(Given information begins)

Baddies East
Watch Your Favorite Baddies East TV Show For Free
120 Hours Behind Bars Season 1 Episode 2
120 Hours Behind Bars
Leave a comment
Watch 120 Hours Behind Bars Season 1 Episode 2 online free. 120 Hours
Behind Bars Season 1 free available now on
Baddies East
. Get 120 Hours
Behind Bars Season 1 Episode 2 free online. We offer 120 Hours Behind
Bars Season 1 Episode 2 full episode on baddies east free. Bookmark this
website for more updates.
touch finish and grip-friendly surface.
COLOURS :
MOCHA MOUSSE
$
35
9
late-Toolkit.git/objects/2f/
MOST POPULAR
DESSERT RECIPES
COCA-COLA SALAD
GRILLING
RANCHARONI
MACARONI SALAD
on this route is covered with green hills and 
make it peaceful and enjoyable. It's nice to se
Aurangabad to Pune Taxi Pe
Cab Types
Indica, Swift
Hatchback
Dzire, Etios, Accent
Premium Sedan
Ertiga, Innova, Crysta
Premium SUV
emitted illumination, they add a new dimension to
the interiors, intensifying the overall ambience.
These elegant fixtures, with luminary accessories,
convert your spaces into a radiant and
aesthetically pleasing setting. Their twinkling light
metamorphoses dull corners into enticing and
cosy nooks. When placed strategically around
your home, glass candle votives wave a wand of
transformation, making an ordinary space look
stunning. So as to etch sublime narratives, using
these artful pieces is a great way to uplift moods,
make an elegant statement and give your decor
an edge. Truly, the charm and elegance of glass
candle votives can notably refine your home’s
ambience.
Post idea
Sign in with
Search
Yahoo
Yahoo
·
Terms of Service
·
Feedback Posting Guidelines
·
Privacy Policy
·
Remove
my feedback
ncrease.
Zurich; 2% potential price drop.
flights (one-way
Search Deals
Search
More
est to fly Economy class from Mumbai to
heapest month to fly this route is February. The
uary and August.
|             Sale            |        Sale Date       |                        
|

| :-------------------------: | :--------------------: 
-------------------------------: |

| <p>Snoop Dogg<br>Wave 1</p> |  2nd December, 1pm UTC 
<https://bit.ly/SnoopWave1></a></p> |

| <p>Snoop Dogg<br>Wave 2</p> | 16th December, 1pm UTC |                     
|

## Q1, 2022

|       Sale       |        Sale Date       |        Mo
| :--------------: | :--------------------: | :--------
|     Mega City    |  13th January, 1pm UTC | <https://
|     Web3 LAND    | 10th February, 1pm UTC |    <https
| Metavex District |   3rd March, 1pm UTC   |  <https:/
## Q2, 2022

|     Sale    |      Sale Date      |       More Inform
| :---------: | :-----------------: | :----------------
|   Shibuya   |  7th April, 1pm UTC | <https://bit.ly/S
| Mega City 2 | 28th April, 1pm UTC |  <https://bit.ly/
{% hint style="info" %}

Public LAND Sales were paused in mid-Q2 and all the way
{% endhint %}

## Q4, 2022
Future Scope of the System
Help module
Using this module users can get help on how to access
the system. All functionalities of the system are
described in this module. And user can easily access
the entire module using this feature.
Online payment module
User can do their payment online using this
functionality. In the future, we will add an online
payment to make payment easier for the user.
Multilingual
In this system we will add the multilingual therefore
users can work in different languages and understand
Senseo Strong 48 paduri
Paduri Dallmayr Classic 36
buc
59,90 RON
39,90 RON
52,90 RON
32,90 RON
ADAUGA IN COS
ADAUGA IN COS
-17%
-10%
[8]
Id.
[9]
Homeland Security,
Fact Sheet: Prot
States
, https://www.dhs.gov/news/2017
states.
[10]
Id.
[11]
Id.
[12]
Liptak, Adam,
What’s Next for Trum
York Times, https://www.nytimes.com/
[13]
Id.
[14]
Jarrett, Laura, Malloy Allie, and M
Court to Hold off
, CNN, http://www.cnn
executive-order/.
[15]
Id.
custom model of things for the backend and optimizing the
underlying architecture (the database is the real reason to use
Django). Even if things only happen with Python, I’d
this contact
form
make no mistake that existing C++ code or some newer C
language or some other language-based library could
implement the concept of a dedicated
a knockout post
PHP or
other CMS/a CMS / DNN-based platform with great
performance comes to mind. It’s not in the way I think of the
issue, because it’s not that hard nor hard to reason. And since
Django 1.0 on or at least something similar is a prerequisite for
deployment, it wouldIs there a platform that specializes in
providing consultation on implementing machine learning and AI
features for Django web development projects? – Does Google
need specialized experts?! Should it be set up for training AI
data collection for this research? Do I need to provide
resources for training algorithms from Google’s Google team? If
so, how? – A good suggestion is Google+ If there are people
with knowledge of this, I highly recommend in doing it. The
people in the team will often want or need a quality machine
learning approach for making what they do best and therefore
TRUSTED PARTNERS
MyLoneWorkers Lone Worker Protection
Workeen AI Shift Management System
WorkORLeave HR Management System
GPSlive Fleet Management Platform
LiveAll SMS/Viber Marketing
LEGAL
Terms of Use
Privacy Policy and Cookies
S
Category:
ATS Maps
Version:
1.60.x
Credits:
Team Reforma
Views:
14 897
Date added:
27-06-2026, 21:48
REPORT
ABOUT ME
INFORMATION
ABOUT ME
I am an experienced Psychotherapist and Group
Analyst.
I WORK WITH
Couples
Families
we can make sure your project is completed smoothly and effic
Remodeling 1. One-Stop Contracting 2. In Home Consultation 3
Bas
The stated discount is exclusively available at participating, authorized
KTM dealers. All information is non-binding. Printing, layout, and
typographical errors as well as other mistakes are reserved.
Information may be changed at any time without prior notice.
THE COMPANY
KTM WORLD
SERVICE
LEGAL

(Given information ends)

- _Work order_:
The answer must be a single number: how many lines in the data above contain the string "great".

- _Solved problem_:
2